L’ispirazione in quarantena
Anche l’ispirazione ha dovuto trovare altre strade. “Viviamo in un momento di incertezza e distanza sociale, quindi stiamo sperimentando diversi cambi d'umore e approccio” ha raccontato Gaia Tassan Din (Università Bocconi). “La creatività è continuamente stimolata dai progetti universitari da portare avanti”, dice Alessia Vitale del Politecnico di Milano, ma anche dalla noia: “La noia è parte funzionale al processo creativo”, sostiene Ludovica Corti (IED Milano). “Ora tutti noi abbiamo più tempo a disposizione per sviluppare la nostra creatività, qualunque essa sia” continua Angela Basiglio - e la soluzione non può che essere quella di “tenere la testa fra le nuvole”, aggiunge Tommaso Ruspino (Università Cattolica): “La creatività nasce dalla distrazione”, sostiene Antonio Restaino; “Bisogna sempre essere un po’ senza pensieri per inventarsi qualcosa che realmente possa stupire.”
E dopo la laurea?
“E dopo la laurea?” si chiede Maria Vittoria Miccoli Minarelli (IED Milano). “I pareri sono discordanti: c’è chi dice che le domande di lavoro continueranno a diminuire anche dopo la pandemia, altri affermano che il COVID-19 costituirà una grande opportunità per chi entrerà nel mondo del lavoro per la prima volta” spiega Anna Semprini (IED Milano). “La mia paura più grande è aver dato tutta me stessa per realizzare un sogno e vederlo svanire per cause indipendenti dalla mia volontà”, confessa Stefania Tirelli Ferri (IED Milano). “Direi che la mia più grande paura riguarda tutte le persone che non impareranno niente da questa esperienza”, aggiunge Efe Tekdemir (IED Milano). Anche il suo compagno Alessandro Rupilli è dello stesso parere: “Il mio più grande timore che tutto questo resti nella memoria a breve termine di tutti noi e che diventerà solo un paragrafo nei libri di storia.”
Nonostante non manchi lo scetticismo (“Ho notato come si stia diffondendo una comune idea di ‘futuro luminoso’. Leopardi avrebbe sorriso di questa ennesima versione delle ‘magnifiche sorti e progressive’”, commenta Antonio Romano del Politecnico), molti sono fiduciosi. “Ah!
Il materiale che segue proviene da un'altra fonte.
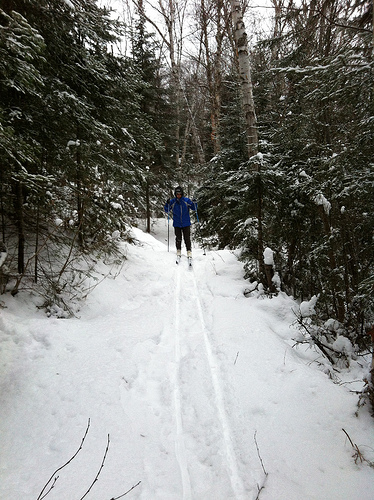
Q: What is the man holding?
A: Ski poles.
Ho detto la frase 'quando tutto questo sarà finito' così tante volte!”, esordisce Farah Hamdy (Università Bocconi). “Penso sempre al mio futuro, a tutti i progetti che ho intenzione di realizzare. Immagino il primo giorno di libertà come un giorno felice, pieno di abbracci e sorrisi” dice Alessio Boccini (Polimoda). “Voglio essere ottimista e considerare questo momento come una soluzione per rimescolare le carte in gioco e dare inizio a una nuova partita” continua Lorenzo Venturini (IED Milano). Certo, non sarà facile: “È un po’ come quando non si pratica sport per mesi e poi si torna ad allenarsi”, commenta Alessia Santoro (NABA); “Si è arrugginiti e prima che i muscoli riprendano l’abitudine e la forza ci vogliono allenamento, sudore, pazienza e forza di volontà.”
“Sì, le cose cambieranno ma rimarranno le stesse. Ci sarà un'evoluzione e rivoluzione, bisogna comprenderla e interiorizzarla per ridare energia al mondo” sostiene Pietro Franceschi (Politecnico di Milano). Proprio come Pietro, la maggior parte degli studenti tradisce grande fiducia nel futuro. Considerato che sono proprio loro il domani dell’industria creativa, l’ottimismo è già un buon punto di (ri)partenza.
“Spero che questo momento di stop aiuti tutti, soprattutto noi ragazzi, a vedere il mondo in modo più consapevole, responsabile e creativo,” conclude Vittoria Tunno; “A non trascurare quello che ci rende felici, a restare con i piedi per terra ma con la testa tra le nuvole.”